● **Your instructions**
Return the passage of the excerpt on the Discrete-Time Fourier Series that runs from "#### Derivation of" up to and including "a Sinusoid (Inspection)", copied word for word.

START Excerpted text

2) If x[k] is N0-periodic, only N0 terms need to be included in the weighted combination. Since discrete-time complex exponentials are non-unique, including more than N0 terms would just be adding in additional exponentials that had already been included in the summation.

At the end of this video we now know the form of the DTFS equation. In the next video, we'll derive an equation that lets us to compute the DTFS coefficients (i.e. the weights in the summation).

#### Derivation of the Discrete-Time Fourier Series Coefficients

10/12/2018

Running Time: 12:19

In this video, we derive an equation for the Discrete-Time Fourier Series (DTFS) coefficients of the periodic discrete-time signal x[k]. Given this N0-periodic signal, the equation we derive lets us compute the N0 DTFS coefficients as a function of x[k]. In subsequent videos, we will use this equation to compute the DTFS coefficients for specific periodic discrete-time signals

#### The Discrete-Time Fourier Series of a Sinusoid (Inspection)

END Excerpted text
START Excerpted data

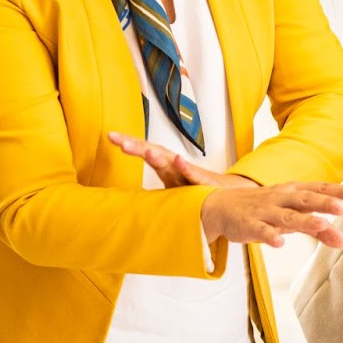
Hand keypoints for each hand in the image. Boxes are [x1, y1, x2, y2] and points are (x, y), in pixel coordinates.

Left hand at [108, 132, 254, 188]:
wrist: (230, 197)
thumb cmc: (198, 194)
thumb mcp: (172, 195)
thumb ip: (153, 197)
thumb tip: (128, 207)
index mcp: (167, 169)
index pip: (146, 153)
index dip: (130, 144)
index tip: (111, 136)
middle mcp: (176, 167)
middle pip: (154, 154)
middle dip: (137, 146)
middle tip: (119, 140)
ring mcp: (190, 174)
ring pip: (172, 163)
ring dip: (159, 156)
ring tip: (146, 150)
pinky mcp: (205, 183)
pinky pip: (194, 176)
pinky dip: (186, 168)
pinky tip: (178, 160)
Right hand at [200, 182, 342, 248]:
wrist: (222, 206)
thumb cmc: (265, 209)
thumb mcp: (292, 216)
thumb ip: (318, 230)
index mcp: (293, 192)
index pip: (318, 188)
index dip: (338, 190)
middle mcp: (281, 198)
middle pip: (305, 199)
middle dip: (324, 202)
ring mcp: (265, 211)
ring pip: (286, 216)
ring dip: (304, 220)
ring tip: (321, 224)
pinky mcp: (249, 225)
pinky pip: (260, 230)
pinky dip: (270, 236)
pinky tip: (280, 242)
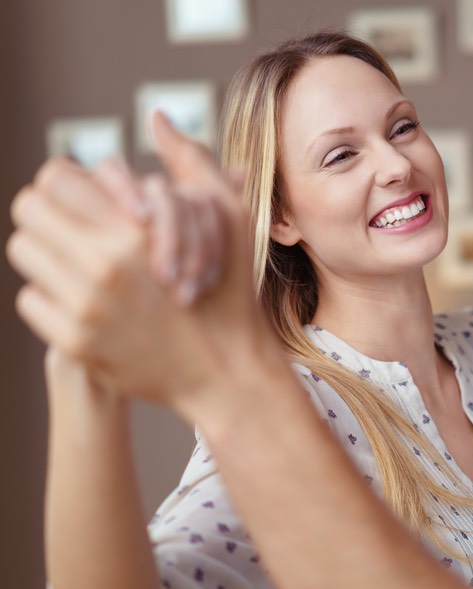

END Excerpted data

● **Solved problem**
#### Derivation of the Discrete-Time Fourier Series Coefficients

10/12/2018

Running Time: 12:19

In this video, we derive an equation for the Discrete-Time Fourier Series (DTFS) coefficients of the periodic discrete-time signal x[k]. Given this N0-periodic signal, the equation we derive lets us compute the N0 DTFS coefficients as a function of x[k]. In subsequent videos, we will use this equation to compute the DTFS coefficients for specific periodic discrete-time signals

#### The Discrete-Time Fourier Series of a Sinusoid (Inspection)